Inspired by that volunteer work, and with more flexibility after her youngest daughter started high school, Maricela began to hesitantly think about a life beyond Capt. Benny’s and the survival mode in which she’d lived for more than two decades. She enrolled in high school equivalency classes at Austin Community College and, after completing that program in 2016, began coursework in criminal justice. In 2020, in the midst of the pandemic, she earned her associate’s degree working from her kitchen table. “I felt that if I could be in the criminal justice system, that I could make a difference because those kids and I, we can relate.

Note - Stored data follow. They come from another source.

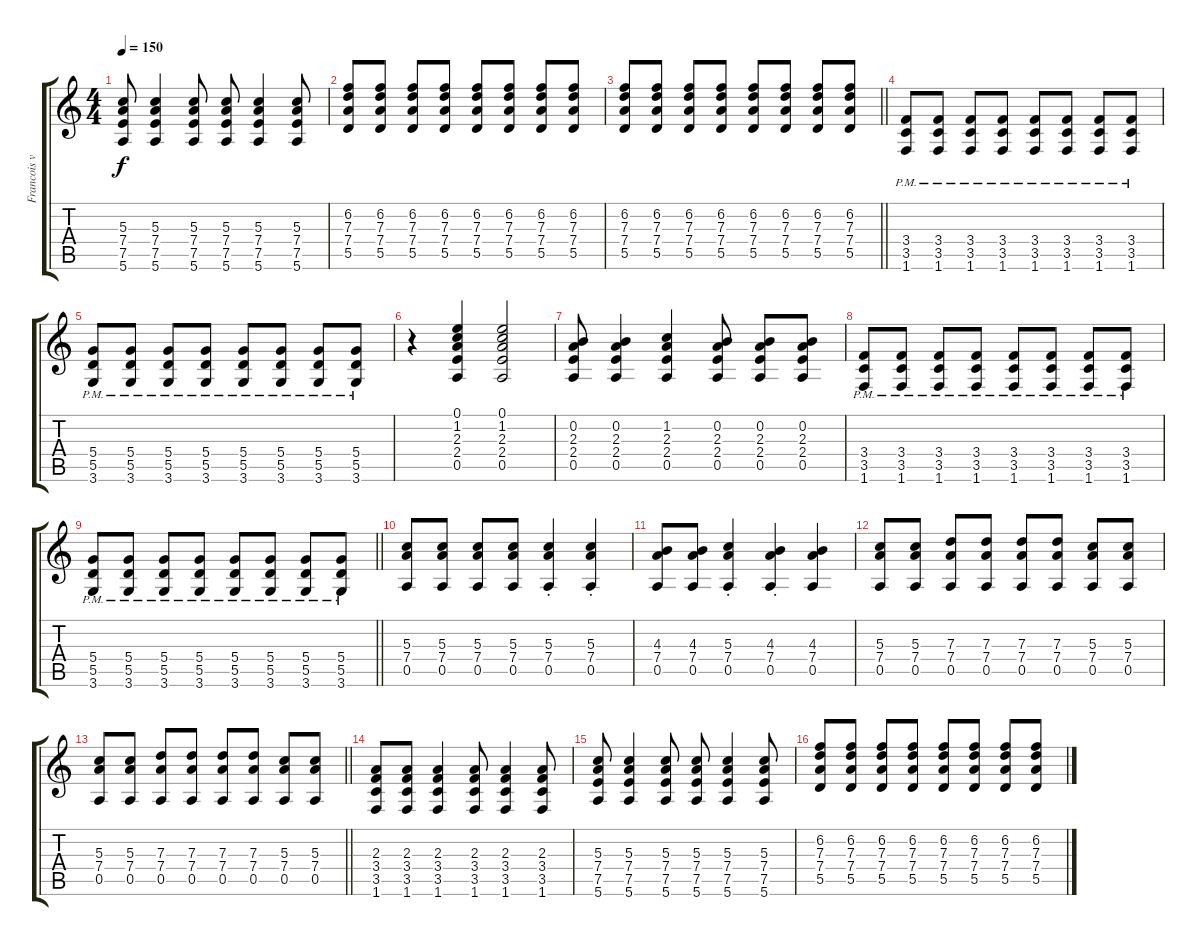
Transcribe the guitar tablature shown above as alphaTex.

\track ("Francois van Coke" "Francois v") {instrument overdrivenguitar}
\staff {score tabs}
\tuning (E4 B3 G3 D3 A2 E2) {hide}
\ts (4 4)
\tempo 150
\clef g2
\ks c
(5.3 7.4 7.5 5.6).8{dy f} (5.3 7.4 7.5 5.6).4 (5.3 7.4 7.5 5.6).8 (5.3 7.4 7.5 5.6).8 (5.3 7.4 7.5 5.6).4 (5.3 7.4 7.5 5.6).8 |
(6.2 7.3 7.4 5.5).8 (6.2 7.3 7.4 5.5).8 (6.2 7.3 7.4 5.5).8 (6.2 7.3 7.4 5.5).8 (6.2 7.3 7.4 5.5).8 (6.2 7.3 7.4 5.5).8 (6.2 7.3 7.4 5.5).8 (6.2 7.3 7.4 5.5).8 |
\barLineRight lightlight
(6.2 7.3 7.4 5.5).8 (6.2 7.3 7.4 5.5).8 (6.2 7.3 7.4 5.5).8 (6.2 7.3 7.4 5.5).8 (6.2 7.3 7.4 5.5).8 (6.2 7.3 7.4 5.5).8 (6.2 7.3 7.4 5.5).8 (6.2 7.3 7.4 5.5).8 |
\section ("" "")
(3.4{pm} 3.5{pm} 1.6{pm}).8 (3.4{pm} 3.5{pm} 1.6{pm}).8 (3.4{pm} 3.5{pm} 1.6{pm}).8 (3.4{pm} 3.5{pm} 1.6{pm}).8 (3.4{pm} 3.5{pm} 1.6{pm}).8 (3.4{pm} 3.5{pm} 1.6{pm}).8 (3.4{pm} 3.5{pm} 1.6{pm}).8 (3.4{pm} 3.5{pm} 1.6{pm}).8 |
(5.4{pm} 5.5{pm} 3.6{pm}).8 (5.4{pm} 5.5{pm} 3.6{pm}).8 (5.4{pm} 5.5{pm} 3.6{pm}).8 (5.4{pm} 5.5{pm} 3.6{pm}).8 (5.4{pm} 5.5{pm} 3.6{pm}).8 (5.4{pm} 5.5{pm} 3.6{pm}).8 (5.4{pm} 5.5{pm} 3.6{pm}).8 (5.4{pm} 5.5{pm} 3.6{pm}).8 |
r.4 (0.1 1.2 2.3 2.4 0.5).4 (0.1 1.2 2.3 2.4 0.5).2 |
(0.2 2.3 2.4 0.5).8 (0.2 2.3 2.4 0.5).4 (1.2 2.3 2.4 0.5).4 (0.2 2.3 2.4 0.5).8 (0.2 2.3 2.4 0.5).8 (0.2 2.3 2.4 0.5).8 |
(3.4{pm} 3.5{pm} 1.6{pm}).8 (3.4{pm} 3.5{pm} 1.6{pm}).8 (3.4{pm} 3.5{pm} 1.6{pm}).8 (3.4{pm} 3.5{pm} 1.6{pm}).8 (3.4{pm} 3.5{pm} 1.6{pm}).8 (3.4{pm} 3.5{pm} 1.6{pm}).8 (3.4{pm} 3.5{pm} 1.6{pm}).8 (3.4{pm} 3.5{pm} 1.6{pm}).8 |
\barLineRight lightlight
(5.4{pm} 5.5{pm} 3.6{pm}).8 (5.4{pm} 5.5{pm} 3.6{pm}).8 (5.4{pm} 5.5{pm} 3.6{pm}).8 (5.4{pm} 5.5{pm} 3.6{pm}).8 (5.4{pm} 5.5{pm} 3.6{pm}).8 (5.4{pm} 5.5{pm} 3.6{pm}).8 (5.4{pm} 5.5{pm} 3.6{pm}).8 (5.4{pm} 5.5{pm} 3.6{pm}).8 |
\section ("" "")
(5.3 7.4 0.5).8 (5.3 7.4 0.5).8 (5.3 7.4 0.5).8 (5.3 7.4 0.5).8 (5.3{st} 7.4{st} 0.5{st}).4 (5.3{st} 7.4{st} 0.5{st}).4 |
(4.3 7.4 0.5).8 (4.3 7.4 0.5).8 (5.3{st} 7.4{st} 0.5{st}).4 (4.3{st} 7.4{st} 0.5{st}).4 (4.3 7.4 0.5).4 |
(5.3 7.4 0.5).8 (5.3 7.4 0.5).8 (7.3 7.4 0.5).8 (7.3 7.4 0.5).8 (7.3 7.4 0.5).8 (7.3 7.4 0.5).8 (5.3 7.4 0.5).8 (5.3 7.4 0.5).8 |
\barLineRight lightlight
(5.3 7.4 0.5).8 (5.3 7.4 0.5).8 (7.3 7.4 0.5).8 (7.3 7.4 0.5).8 (7.3 7.4 0.5).8 (7.3 7.4 0.5).8 (5.3 7.4 0.5).8 (5.3 7.4 0.5).8 |
\section ("" "")
(2.3 3.4 3.5 1.6).8 (2.3 3.4 3.5 1.6).8 (2.3 3.4 3.5 1.6).4 (2.3 3.4 3.5 1.6).8 (2.3 3.4 3.5 1.6).4 (2.3 3.4 3.5 1.6).8 |
(5.3 7.4 7.5 5.6).8 (5.3 7.4 7.5 5.6).4 (5.3 7.4 7.5 5.6).8 (5.3 7.4 7.5 5.6).8 (5.3 7.4 7.5 5.6).4 (5.3 7.4 7.5 5.6).8 |
(6.2 7.3 7.4 5.5).8 (6.2 7.3 7.4 5.5).8 (6.2 7.3 7.4 5.5).8 (6.2 7.3 7.4 5.5).8 (6.2 7.3 7.4 5.5).8 (6.2 7.3 7.4 5.5).8 (6.2 7.3 7.4 5.5).8 (6.2 7.3 7.4 5.5).8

I feel that I could have the compassion to work with them and guide them, which is something that I always longed for when Christian was involved in the juvenile system.”
At Maricela’s home, the quiet nights are disturbed only by cicadas, barking dogs, and the sound of motorcycles revving up and down I-35. Her plans to work in the criminal justice system have been postponed by the pandemic, and today she works as an enrollment specialist for ACC’s adult education division at the school’s Eastview Campus—just across the street from Booker T. “Some days it’s harder than others,” she said, to drive through the old neighborhood on her morning commute. Although she isn’t working professionally in criminal justice, she recently began sharing her story again in a victim impact class required for young offenders in the Williamson County juvenile system.
Her face has aged, and the involuntary twitch of her left eye evinces the years of trauma she has endured. But her smile and explosive laugh haven’t faded, and her faith in God and hope for the future remain undiminished. While it’s impossible to know where Maricela would be today if Christian were still alive, it’s clear that his death served as a catalyst. “It had a big impact on my life, and it caused a positive change,” she said. “He loved me so much . . . He never wanted to cause pain to me, so I try not to get sad. And that’s why I wanted to turn losing Christian into something positive.”
Jeffrey McWhorter is a photojournalist and videographer who lives in Dallas.